The Queen

Affiche The Queen
Réalisé par Stephen Frears
Pays de production France, Grande-Bretagne, Italie
Année 2006
Durée
Musique Alexandre Desplat
Genre Drame, Historique, Biopic
Distributeur Pathé Distribution
Acteurs James Cromwell, Helen Mirren, Michael Sheen, Alex Jennings, Roger Allam
N° cinéfeuilles 534
Bande annonce (Allociné)

Critique

"Stephen Frears soulève le protocole britannique sur une reine Elizabeth douloureusement ébranlée par la mort de son ex-belle-fille.

Tony Blair (Michael Sheen) est premier ministre depuis trois mois lorsque Lady Diana se tue à Paris dans un accident de voiture. La disparition tragique de l'ex-épouse du prince Charles frappe le monde entier. Perdue entre protocole et ressentiments, Elisabeth II (Helen Mirren) est incapable de prévoir l'onde de choc que provoquera cette mort. Pour le fringant locataire du 10 Downing Street, l'occasion de faire son entrée en scène est... royale. Comment rapprocher la reine de son peuple en larmes?

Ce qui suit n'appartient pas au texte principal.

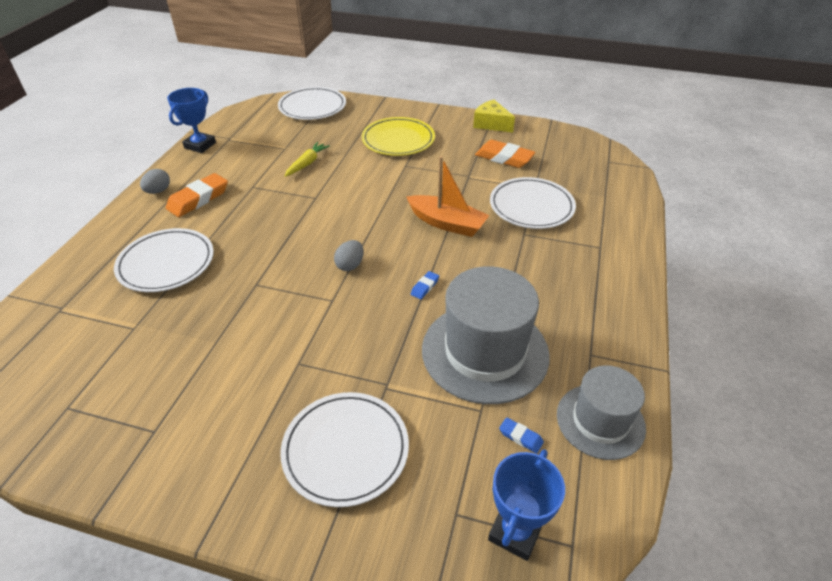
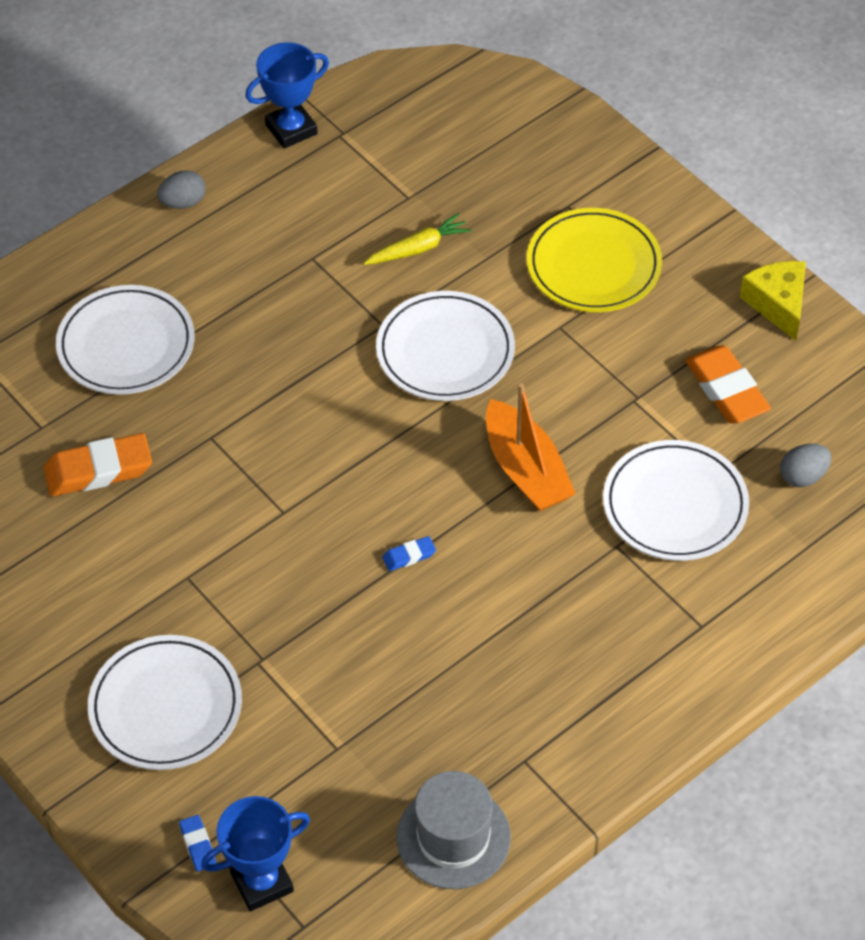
camera: 35 degrees right, 10 degrees up
orange eraser [166,173,228,217] -> orange eraser moved to [43,433,152,497]
white plate [278,87,346,120] -> white plate moved to [376,291,515,401]
grey egg [334,240,364,271] -> grey egg moved to [780,444,831,487]
grey hat [422,266,550,404] -> none
blue eraser [499,417,544,453] -> blue eraser moved to [179,815,216,871]

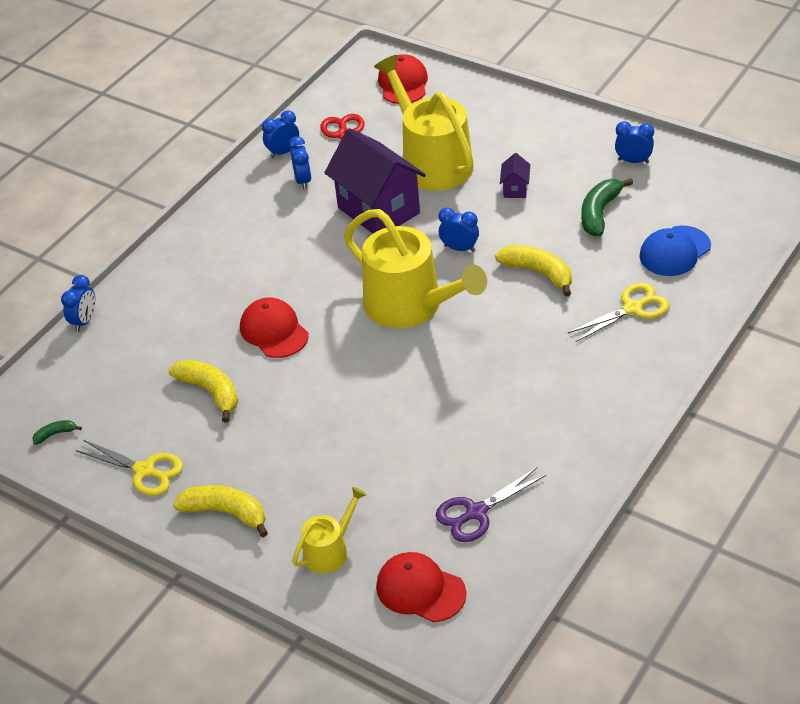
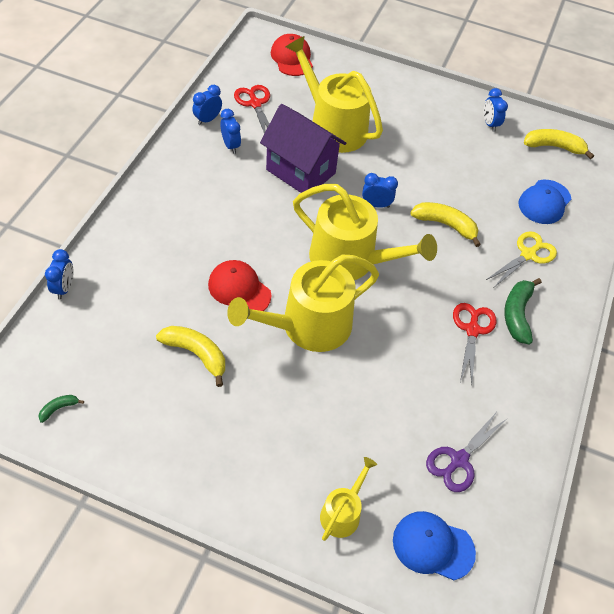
camera: 20 degrees left, 10 degrees up
yellow scissors [75,440,183,496] -> none
yellow banana [173,485,268,537] -> yellow banana moved to [524,129,594,159]
red cap [376,552,467,622] -> blue cap [393,511,476,580]
purple house [500,153,530,198] -> none
green banana [581,178,633,236] -> green banana moved to [504,278,542,344]
blue clock [615,121,654,163] -> blue clock turned 105 degrees counterclockwise [484,88,508,132]
none -> yellow watering can [227,255,379,352]
none -> red scissors [453,303,496,384]

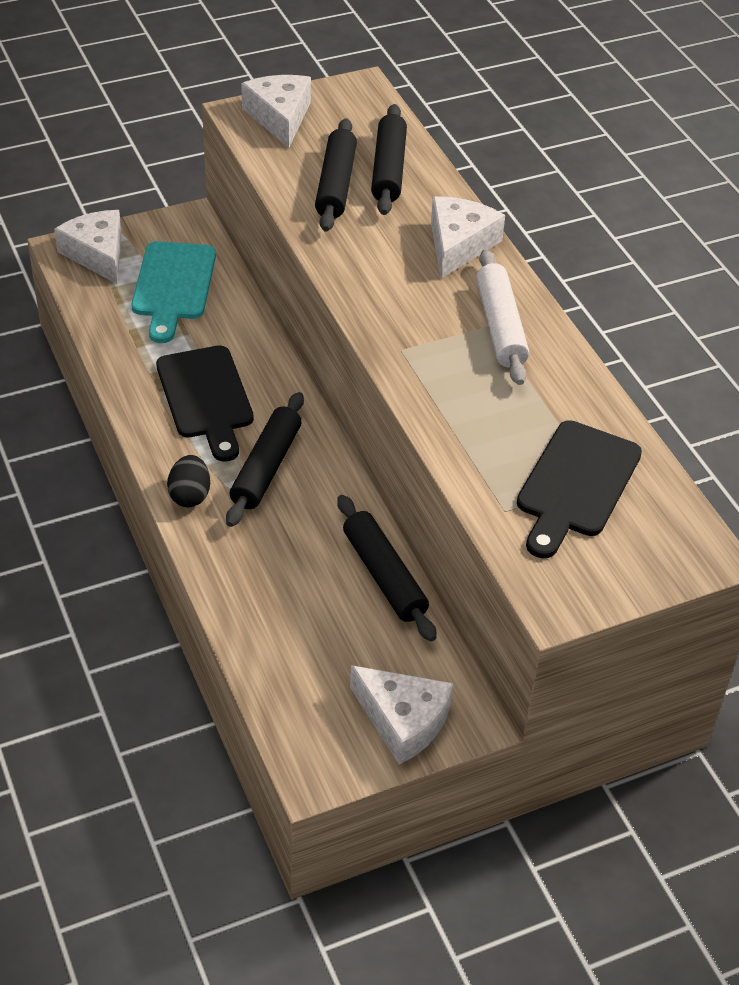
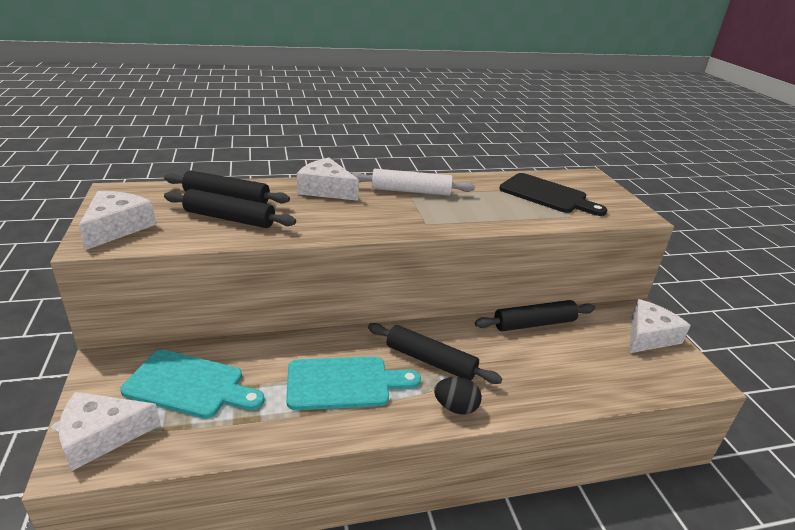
camera: 80 degrees left, 15 degrees down
black cutting board [156,345,254,462] -> turquoise cutting board [286,357,421,410]
white cheese [241,75,311,148] -> white cheese turned 105 degrees clockwise [78,191,156,250]

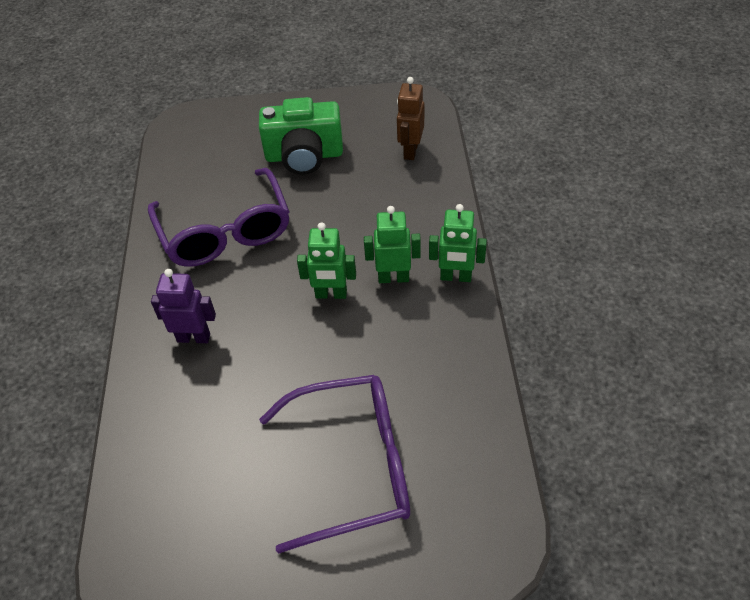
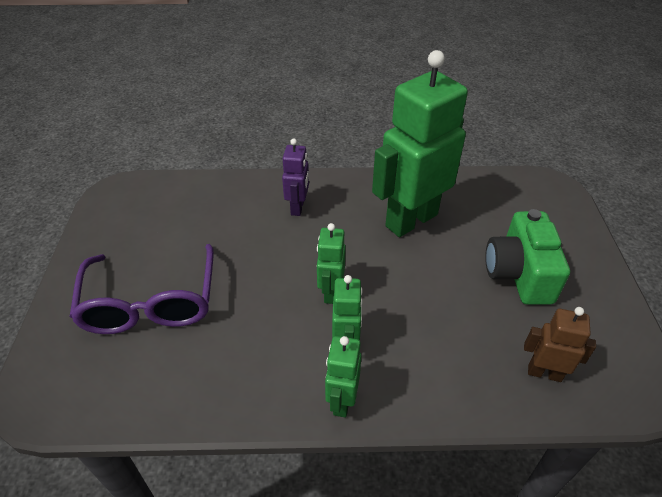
camera: 90 degrees right, 5 degrees down
purple glasses [148,168,290,267] -> green robot [372,50,468,237]

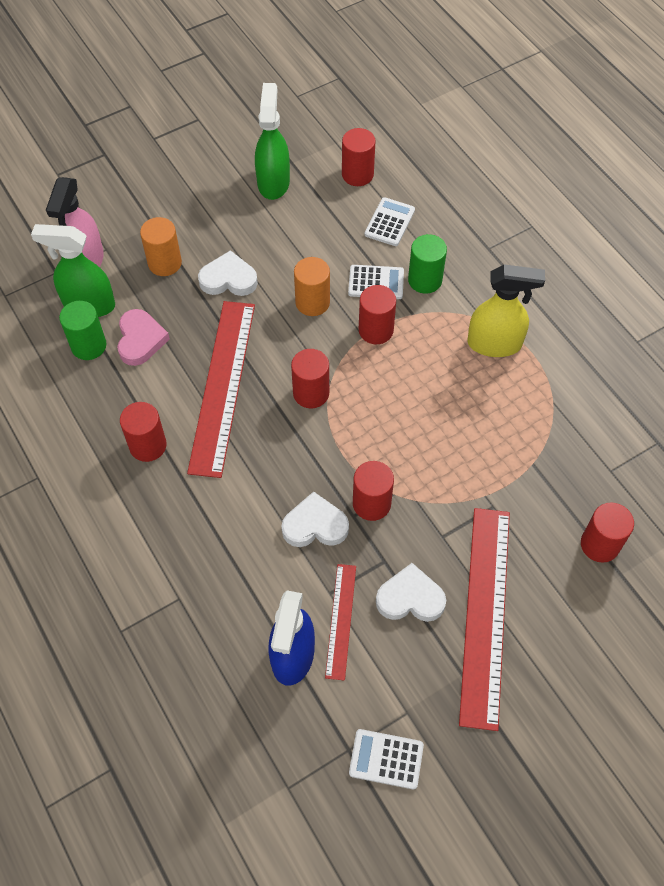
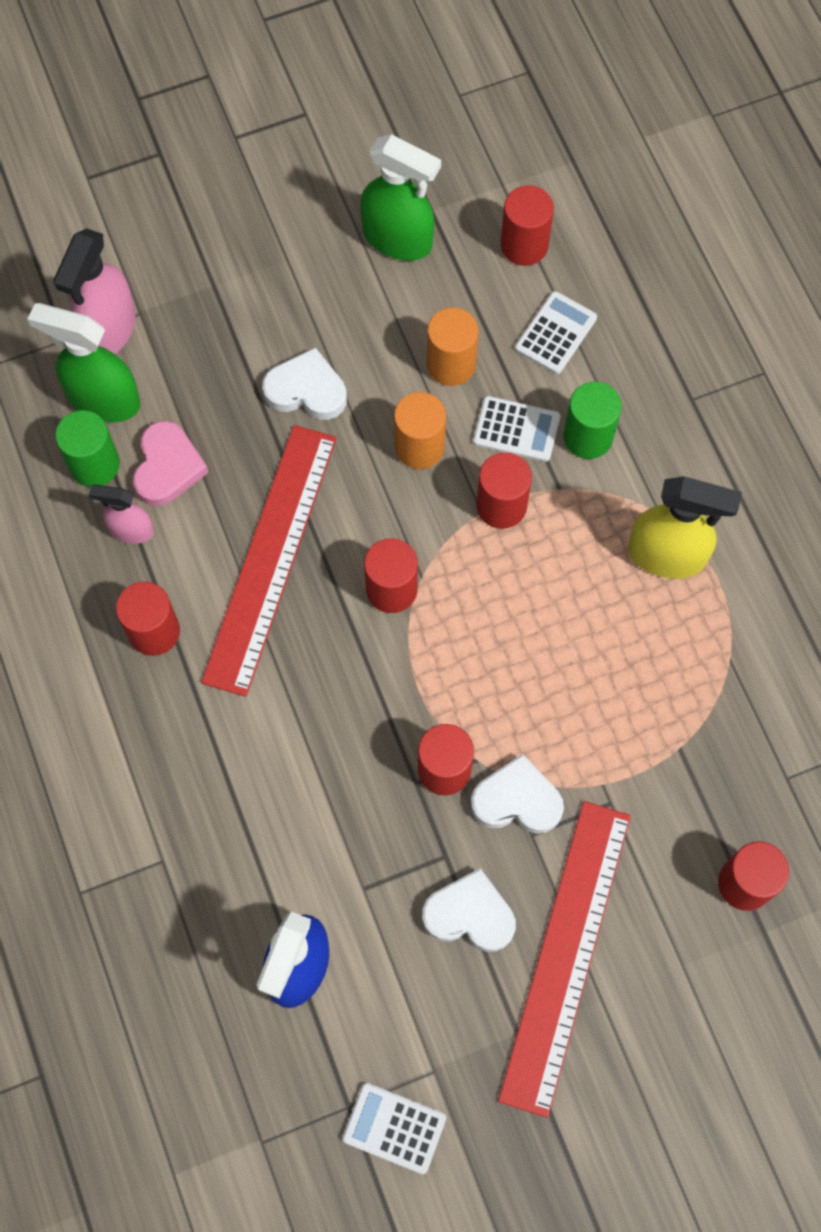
camera: 10 degrees right, 10 degrees up
orange cylinder [140,217,182,276] -> orange cylinder moved to [427,308,479,386]
green spray bottle [255,83,290,200] -> green spray bottle turned 105 degrees clockwise [360,134,441,261]
white heart [281,492,349,547] -> white heart moved to [471,754,564,834]
red ruler [325,564,356,681] -> none
none -> pink spray bottle [89,484,154,544]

Il faut, d'emblée, souligner la performance d'acteur comme l'un des points marquants de ce film. Choisir des comédiens qui devront incarner des personnages vivants, dont le portrait a fait le tour du monde, n'est pas chose facile. Stephen Frears s'en tire haut la main. Helen Mirren et Michael Sheen sont confondants. Pour le spectateur, le malaise que pourraient susciter de faux vrais visages s'estompe vite. Il peut alors entrer de plain-pied dans l'ampleur d'une œuvre étonnante, parfaitement filmée, judicieusement découpée entre scènes de fiction et images vidéo d'archives.

C'est la première fois que ce spectateur pourra pénétrer ainsi dans l'intimité de la reine d'Angleterre. Tel est le pari du réalisateur qui va le tenir jusqu'au bout et le gagner. Aidé par le regard perspicace du scénariste Peter Morgan, Stephen Frears fait de THE QUEEN un délice de finesse. Appuyé sur un travail de documentation fouillé, dense, il s'approche au maximum de la réalité de ses personnages, de leurs inquiétudes et de leurs atermoiements.

Comme tout est facile quand le protocole verse régulièrement de l'huile dans les rouages! Mais quel désarroi quand plus rien ne fonctionne! C'est alors que se révèlent les fragilités d'une personnalité, si royale soit-elle. Femme autant que reine, trop jeune quand il lui a fallu monter sur le trône, Elizabeth (éblouissante Helen Mirren) ne parvient plus à appeler la solution toute faite du rituel. On voit passer les nuages sur son front tandis qu'affleure, aussitôt refoulée, une sensibilité corsetée par la monarchie.

C'est avec autant de subtilité que le réalisateur et Michael Sheen construisent le personnage d'un Tony Blair. Sa relation avec la reine, subie jusque-là, s'inverse soudainement et s'impose sous la forme d'un partenariat dans lequel le premier ministre trouve sa grandeur. Homme de gauche, volontiers ironique quand il s'agit de Buckingham, il évolue à la fois par opportunisme et par compassion pour la reine.

Le ton du film balance entre humour et gravité. La façon de vivre est compassée, les événements sont dramatiques. C'est la conjonction de ces deux éléments qui rend l'attitude d'Elizabeth si délicate. Stephen Frears le rappelle en douceur. Il repousse l'étiquette, soulève le protocole et montre une famille. Ce n'est probablement pas ainsi que les royalistes considèrent les Windsor. C'est probablement ainsi qu'ils sont.

Au-delà de ce constat, plus bienveillant qu'agressif, THE QUEEN rappelle une autre réalité dont l'évolution est réellement inquiétante. C'est la place prise par le ""people"", pour parler français. La mort de Lady Di, si tragique qu'elle ait été, méritait-elle l'accablement international qu'elle a entraîné? Non, assurément. Ce n'est d'ailleurs pas la princesse de Galles qu'on a pleurée, mais l'image de rêve qui l'entourait, romance construite jour après jour par les journaux mondains.

Il existe un accord tacite entre cette foule sanglotante et la presse de boulevard. Que cet accord puisse renverser un régime, voilà qui n'est pas une bonne nouvelle pour la démocratie."